ИССЛЕДУЕМЫЙ ТЕКСТ:
Спустившись, мы нырнули под матрасы, где оказались не одни. Я не буду описывать все страхи, какие мы испытали при обыске храма полицией, поверьте, их было достаточно. Разглядывая нас сверху, им было лень преодолевать такое препятствие. Хотя я, отчетливо помню не только их смех, но и не раз повторяющееся слово «матрасы». Видно, какой-то еврей, эмигрант из России, не успел выучить это «дивное» слово на очень трудном языке своих предков — иврите, но проживание в нашей стране, для него явно не прошло даром. В сообразительности ему нельзя было отказать. Да и вообще, общение с выходцами из России, показало, что «кое-что» из нашей страны они все-таки вывезли, например, «русскую смекалку». Вряд ли житель европейской страны смог бы сообразить, что можно спрятаться под запыленными коврами и матрасами…, так что, будь у них ключ от дверей, мы были бы выдворены из храма. Сердце бешено колотилось, всё, из чего состоит человек благоразумный, сконцентрировалось в крике о помощи Пресвятой Богородице. Не помню, сколько мы просидели, скрючившись, там за решёткой слышны были крики, шум, топот убегающих людей и возмущение при выдворении из храма. Скоро всё стихло. Успокоившись, я, было, хотела расправить онемевшие ноги, но Ольга, удержав меня рукой, шепнула «потерпи». В подтверждение ее слов тут же раздались шаги, и мы услышали опять еврейскую речь над нашими головами. «Ну, всё», — подумала я, — «раз вернулись, конец». Опять всё стихло. Через пять-десять минут раздался звук открываемой двери. Сердце упало. «Финита ля комедия», — уже вслух произнесла я, жалея сидящих под коврами и матрасами, но больше всех, всё-таки себя, родную. Откинув матрас, объявила: «Знакомьтесь, полиция». Каково же было моё удивление, когда я увидела в проёме двери монаха, рядом с которым стоял мужчина, судя по речи, из дружественной нам когда-то страны Болгарии. Как потом мы сообразили, что обо всех, кроме нас, естественно, была какая-то договорённость, но…
«Так не должно быть», — сказал он удивлённо, на плохом русском языке, глядя на нас. Но Ольга, как, всегда не растерявшись, тут же что-то защебетала, отвлекая его внимание. Когда мы вернулись к Кувуклии, мои брови поползли вверх, в храме было полно народа. «Вот тебе и «из-за всех углов и закоулков"…- подумала я. Без связей, знакомств, пригласительных, мы остались только милостью Божией, да заступничеством Царицы Небесной. Стыдно стало за свое маловерие.

СПИСОК ЗАПИСЕЙ:
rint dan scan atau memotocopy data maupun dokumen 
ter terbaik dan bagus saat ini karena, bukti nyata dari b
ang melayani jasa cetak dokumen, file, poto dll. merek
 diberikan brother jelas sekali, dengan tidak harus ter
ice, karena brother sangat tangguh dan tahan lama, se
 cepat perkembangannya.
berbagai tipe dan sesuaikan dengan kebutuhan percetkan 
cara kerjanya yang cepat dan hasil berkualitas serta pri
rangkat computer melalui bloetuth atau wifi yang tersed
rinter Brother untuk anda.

* * *

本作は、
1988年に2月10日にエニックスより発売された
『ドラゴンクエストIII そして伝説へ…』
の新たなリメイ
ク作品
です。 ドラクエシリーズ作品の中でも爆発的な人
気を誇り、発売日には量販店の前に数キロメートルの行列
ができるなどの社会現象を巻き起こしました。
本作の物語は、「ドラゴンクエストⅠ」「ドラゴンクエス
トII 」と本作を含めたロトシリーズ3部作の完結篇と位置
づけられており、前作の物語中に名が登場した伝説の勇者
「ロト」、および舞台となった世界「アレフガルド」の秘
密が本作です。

* * *

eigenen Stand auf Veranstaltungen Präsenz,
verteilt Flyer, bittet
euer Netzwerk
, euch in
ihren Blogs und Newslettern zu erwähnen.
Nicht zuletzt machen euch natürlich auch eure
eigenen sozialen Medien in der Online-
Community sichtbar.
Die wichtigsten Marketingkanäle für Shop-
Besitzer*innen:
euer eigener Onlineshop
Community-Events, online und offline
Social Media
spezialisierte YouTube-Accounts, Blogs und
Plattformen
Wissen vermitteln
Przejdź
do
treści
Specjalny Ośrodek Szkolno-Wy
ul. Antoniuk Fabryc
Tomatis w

ВАШЕ ЗАДАНИЕ: Продолжите рассказ о том, как во время полицейского обыска храма люди прятались под матрасами. Начните сразу после его последнего предложения.

РЕЗУЛЬТАТ:
Мои воспоминания прервались криками молодых православных арабов, гарцующих друг у друга на плечах. Удары барабанов, ликование, восточная музыка. Неужели, сошёл огонь?! Мои гречанки вытянули шеи, кто-то соскочил со своих стульчиков, но нет, это арабские христиане, по-детски ликуют в преддверии, зная, что огонь непременно сойдет, а иначе и быть не может! Господь же с нами! Признаюсь, их радость была такой заразительной, что я еле справилась с желанием вылететь из этих ограждений и пуститься с ними в радостный пляс. «Аллилуйя», — ликовало с ними моё сердце… «Аллилуйя», — кричала душа. Как потом выяснилось, перед схождением огня эта жизнерадостная молодёжь дважды начинает ликовать и радоваться с криками «С нами Бог» и «Вера наша правая». Минут через десять опять остался только гул, шум и гомон на греческом языке. Я тут же вспомнила о случае, прочитанном у Кокухина в «Записках паломника». Как-то, раздражающие «благочестивых христиан» своей нелепой радостью и криками, арабы не были допущены на схождение огня. И он не сходил. Вот не сходил и всё тут. Час, два, три… И, когда Патриарх Диодор приказал впустить арабов, и они ворвались с гиканьем, танцами, оглушительным барабанным боем, в ту же секунду на Гроб Господень сошёл Благодатный огонь. Как часто мы сами страдаем от своей «цивилизованности», отрекаясь от детства и непосредственности своей души.
Время шло. Я опять вспоминала события прошедшей ночи, храм, где бродила, сначала наблюдая за службами армян, коптов, католиков (бедные, они так и не признают схождение огня, что тогда ждать прозрения, от, наблюдающих такое событие, иудеев), затем пыталась где-нибудь приткнуться, усталость брала своё, сказывалось нервное перенапряжение последних суток. Ольга вернулась к нашему заветному «матрасу», позвав и меня с собой, но риск не выбраться оттуда обратно, без ключа от двери, был для меня слишком велик. Она мирно посапывала, свернувшись калачиком, смотря очередной сон. Я вздохнула, глядя на нее, и, пожелав ей мысленно «спокойной ночи», побрела восвояси.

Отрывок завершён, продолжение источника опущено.